Dalam pidatonya pada Konferensi Internasional Kelima tentang Pengelolaan Pesisir Terintegrasi dan Bioteknologi Kelautan, ia menyebut Ekonomi Biru sebagai kunci revolusioner untuk menyelamatkan masa depan umat manusia.
“Tumpukan krisis global dari geopolitik hingga krisis ekologi menuntut solusi yang tak lagi konvensional: inovatif, inklusif, dan berakar pada alam,” kata Prof. Rokhmin dalam konferensi yang digelar di Yogyakarta, Rabu (30/7).
Konferensi ini diselenggarakan oleh IPB University bersama Rekam Nusantara Foundation, YKAN, dan Climate Works Centre, dengan menghadirkan para pakar dunia guna membahas masa depan laut Indonesia dan dunia.
“Ini bukan sekadar konsep, ini adalah revolusi paradigma. Laut bukan hanya sumber daya, tapi fondasi masa depan kita,” ujarnya, mengangkat tema "Ekonomi Biru, Industri Bioteknologi Kelautan, dan Pengelolaan Pesisir serta Laut Terintegrasi sebagai Pengubah Permainan menuju Dunia yang Lebih Baik dan Berkelanjutan."
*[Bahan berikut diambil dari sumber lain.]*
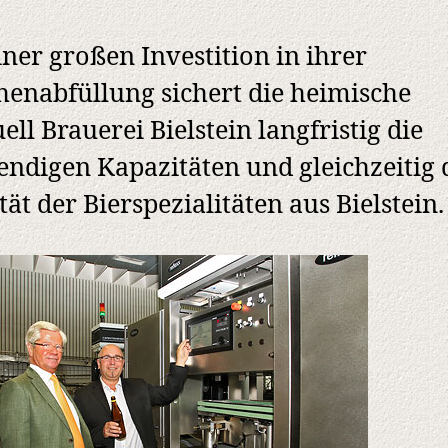
iner großen Investition in ihrer
henabfüllung sichert die heimische
ell Brauerei Bielstein langfristig die
ndigen Kapazitäten und gleichzeitig 
tät der Bierspezialitäten aus Bielstein.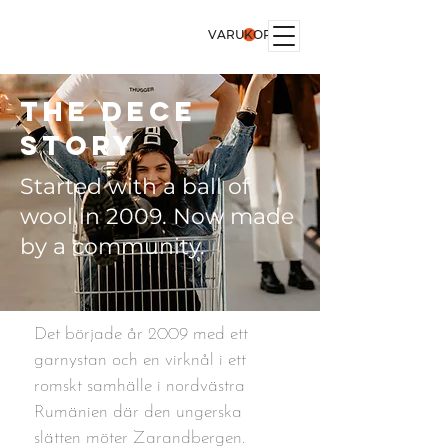
VARUKORG
The DECE
Story
Started with a ball of
wool in 2009. Now made
by a community.
Det började år 2009 med ett
garnystan och en virknål i ett
romskt samhälle i nordvästra
Rumänien där den ungerska
slätten möter Zarandbergen.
Menurut Prof. Rokhmin, yang juga Rektor Universitas UMMI Bogor, pendekatan Ekonomi Biru harus mengintegrasikan teknologi hijau, pembiayaan inovatif, dan kelembagaan proaktif. Pendekatan ini tidak hanya menjawab krisis global, tetapi juga berpeluang menciptakan lapangan kerja, mengurangi kemiskinan, dan memulihkan lingkungan.
“Dengan pendekatan ini, kita bisa menjawab ancaman global sekaligus menciptakan lapangan kerja, mengatasi kemiskinan, dan menyehatkan lingkungan,” jelasnya.
Lebih lanjut, ia menekankan pentingnya paradigma baru dalam mengelola sumber daya laut sebagai poros kemakmuran, ketahanan, dan keadilan iklim.
“Bioteknologi kelautan, infrastruktur hijau, dan pengaturan kelembagaan yang proaktif adalah fondasi utama,” tegasnya.
Prof. Rokhmin mengungkapkan bahwa laut menyumbang triliunan dolar setiap tahun untuk ekonomi global, tetapi lebih dari 95% potensi laut masih belum tergarap optimal.
“Laut mencakup lebih dari 70% permukaan bumi, menyumbang triliunan dolar per tahun bagi ekonomi global. Tapi, lebih dari 95% potensi laut masih ‘tidur’, belum tergarap optimal,” ucapnya.
Ia menilai bahwa Ekonomi Biru bukan jargon, tetapi strategi konkret untuk menjawab tantangan zaman, khususnya bagi negara kepulauan seperti Indonesia.
“Jika dikelola dengan ilmu, teknologi, dan etika, laut Indonesia bisa menyerap 45 juta tenaga kerja. Ini bukan ilusi, ini peluang nyata,” ungkap Prof. Rokhmin.
Ia menyerukan agar Indonesia mengambil peran kepemimpinan dalam revolusi kelautan global.
“Kalau kita gagal mengelola laut, kita menyia-nyiakan warisan terbesar bangsa. Tapi jika berhasil, Indonesia bisa menjadi kekuatan maritim dunia abad ke-21,” tegasnya.
Dalam pemaparannya, Prof. Rokhmin menyebut bahwa Ekonomi Biru dapat membantu negara-negara berkembang—terutama negara kepulauan seperti Indonesia, Filipina, dan negara-negara kecil di Pasifik dan Karibia—dalam mencapai Tujuan Pembangunan Berkelanjutan (SDGs).
"Jika dimanfaatkan, dikembangkan, dan dikelola secara tepat, Ekonomi Biru Indonesia dapat memberikan lapangan pekerjaan bagi lebih dari 45 juta orang atau sekitar 36% dari angkatan kerja nasional," pungkas Guru Besar Fakultas Kelautan dan Perikanan IPB University itu.